Begründung: Er habe zwar auch die Wirtschaftskrise nicht kommen sehen, aber er habe in der Krise dann durch die Bereitstellung von “trillions of new dollars” von seiten der FED die Zahlungsfähigkeit der Banken und anderen großen Wirtschaftsteilnehmern wieder hergestellt und damit 2009 nicht zu einer großen Depression wie 1929 werden lassen; es sei schließlich nur zu einer milden Rezession gekommen.
Es klingt in dem Artikel fast so: Wenn man einfach mehr Geld in den Wirtschaftskreislauf gibt, dann geht es Allen besser – nach ein paar Geldkreisläufen – denn Alle heben dann ja mehr Geld.
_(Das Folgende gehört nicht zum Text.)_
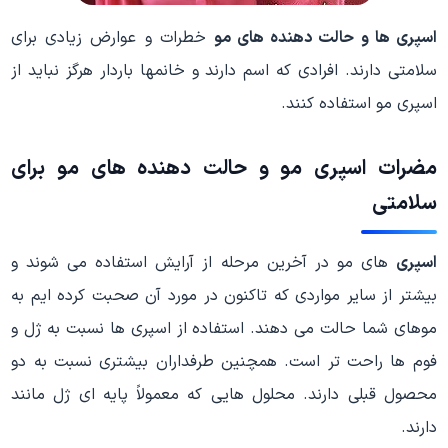
اسپری ها و حالت دهنده های مو
خطرات و عوارض زیادی برای
سلامتی دارند. افرادی که اسم دارند و خانمها باردار هرگز نباید از
اسپری مو استفاده کنند.
مضرات
اسپری مو و حالت دهنده های مو
برای
سلامتی
اسپری
های مو در آخرین مرحله از آرایش استفاده می شوند و
بیشتر از سایر مواردی که تاکنون در مورد آن صحبت کرده ایم به
موهای شما حالت می دهند. استفاده از اسپری ها نسبت به ژل و
فوم ها راحت تر است. همچنین طرفداران بیشتری نسبت به دو
محصول قبلی دارند. محلول هایی که معمولاً پایه ای ژل مانند
دارند.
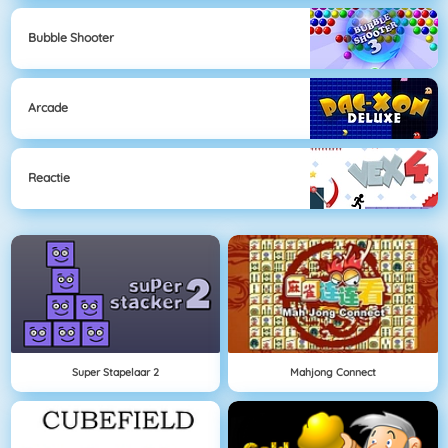
Bubble Shooter
Arcade
Reactie
Super Stapelaar 2
Mahjong Connect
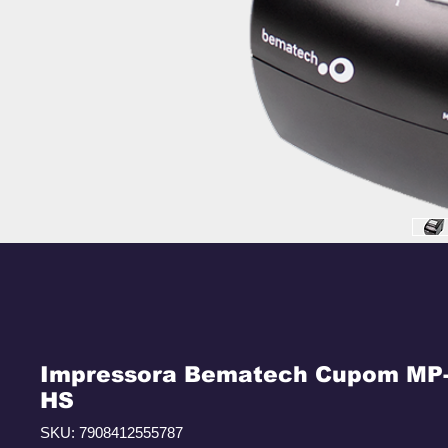
Impressora Bematech Cupom MP
HS
SKU: 7908412555787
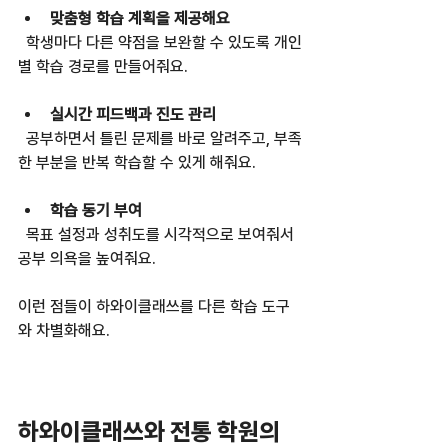
맞춤형 학습 계획을 제공해요
  학생마다 다른 약점을 보완할 수 있도록 개인
별 학습 경로를 만들어줘요.  
실시간 피드백과 진도 관리
  공부하면서 틀린 문제를 바로 알려주고, 부족
한 부분을 반복 학습할 수 있게 해줘요.  
학습 동기 부여
  목표 설정과 성취도를 시각적으로 보여줘서 
공부 의욕을 높여줘요.  
이런 점들이 하와이클래쓰를 다른 학습 도구
와 차별화해요.  
하와이클래쓰와 전통 학원의 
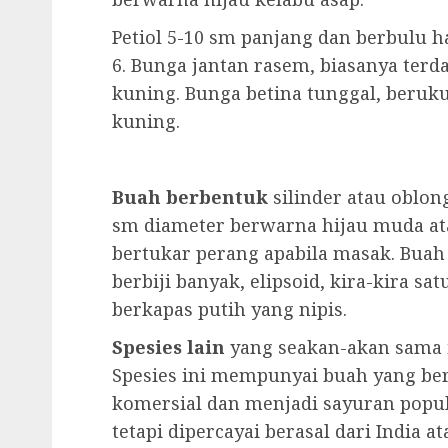
Petiol 5-10 sm panjang dan berbulu h
6. Bunga jantan rasem, biasanya ter
kuning. Bunga betina tunggal, beruk
kuning.
Buah berbentuk
silinder atau oblong
sm diameter berwarna hijau muda at
bertukar perang apabila masak. Buah
berbiji banyak, elipsoid, kira-kira 
berkapas putih yang nipis.
Spesies lain
yang seakan-akan sama ia
Spesies ini mempunyai buah yang ber
komersial dan menjadi sayuran popula
tetapi dipercayai berasal dari India at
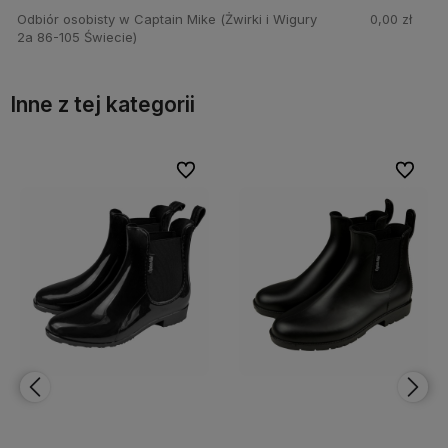
Odbiór osobisty w Captain Mike
(Żwirki i Wigury
0,00 zł
2a 86-105 Świecie)
Inne z tej kategorii
bionych
bionych
Do ulubionych
Do ulubionych
Do ulubi
Do ulubi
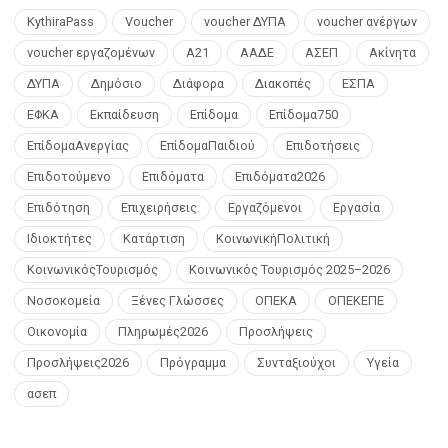
KythiraPass
Voucher
voucher ΔΥΠΑ
voucher ανέργων
voucher εργαζομένων
Α21
ΑΑΔΕ
ΑΣΕΠ
Ακίνητα
ΔΥΠΑ
Δημόσιο
Διάφορα
Διακοπές
ΕΣΠΑ
ΕΦΚΑ
Εκπαίδευση
Επίδομα
Επίδομα750
ΕπίδομαΑνεργίας
ΕπίδομαΠαιδιού
Επιδοτήσεις
Επιδοτούμενο
Επιδόματα
Επιδόματα2026
Επιδότηση
Επιχειρήσεις
Εργαζόμενοι
Εργασία
Ιδιοκτήτες
Κατάρτιση
ΚοινωνικήΠολιτική
ΚοινωνικόςΤουρισμός
Κοινωνικός Τουρισμός 2025–2026
Νοσοκομεία
Ξένες Γλώσσες
ΟΠΕΚΑ
ΟΠΕΚΕΠΕ
Οικονομία
Πληρωμές2026
Προσλήψεις
Προσλήψεις2026
Πρόγραμμα
Συνταξιούχοι
Υγεία
ασεπ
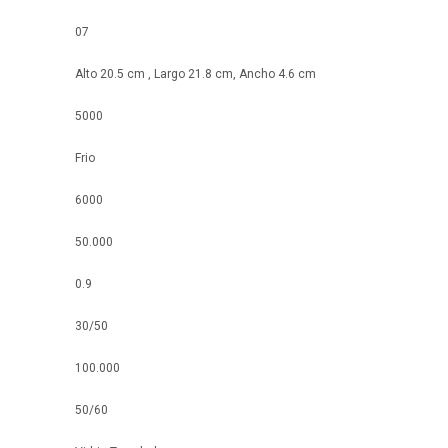
07
Alto 20.5 cm , Largo 21.8 cm, Ancho 4.6 cm
5000
Frio
6000
50.000
0.9
30/50
100.000
50/60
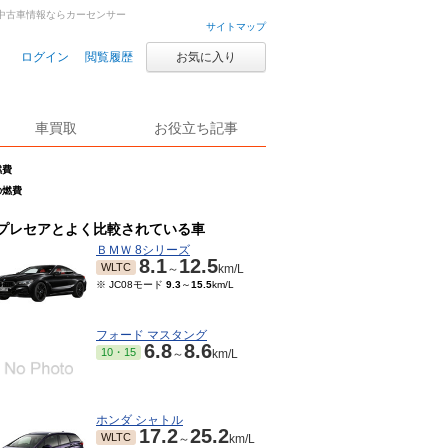
中古車・中古車情報ならカーセンサー
サイトマップ
ログイン
閲覧履歴
お気に入り
車買取
お役立ち記事
燃費
Iの燃費
プレセアとよく比較されている車
ＢＭＷ 8シリーズ
8.1
12.5
WLTC
～
km/L
※ JC08モード
9.3
～
15.5
km/L
フォード マスタング
6.8
8.6
10・15
～
km/L
ホンダ シャトル
17.2
25.2
WLTC
～
km/L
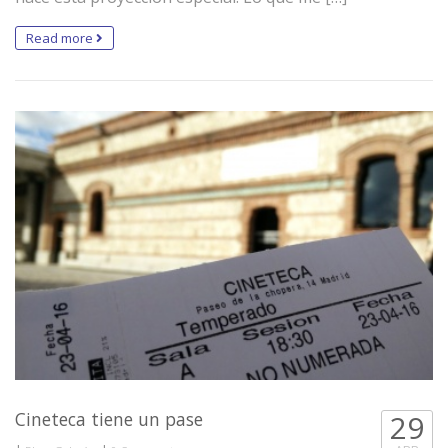
Read more
Cineteca tiene un pase
29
Problem solved!
Mehr Geld im Markt bedeutet zunächst mehr Liquidität, ok. Aber bedeutet es nicht auch Geldentwertung? Es gibt doch auf der Gegenseite nicht gleichzeitig mehr Wirtschaftsgüter? Mehr Geld greift auf die gleiche Anzahl Wirtschaftgüter zu, ergo steigen die Preis, sprich Geldentwertung.
Und die Ursachen der Krise sind damit doch nicht behoben. Ist es also dann nicht eher eine Retardation? Ist das nicht einfach eine neue, noch größere Blase? Die Dollar-Blase.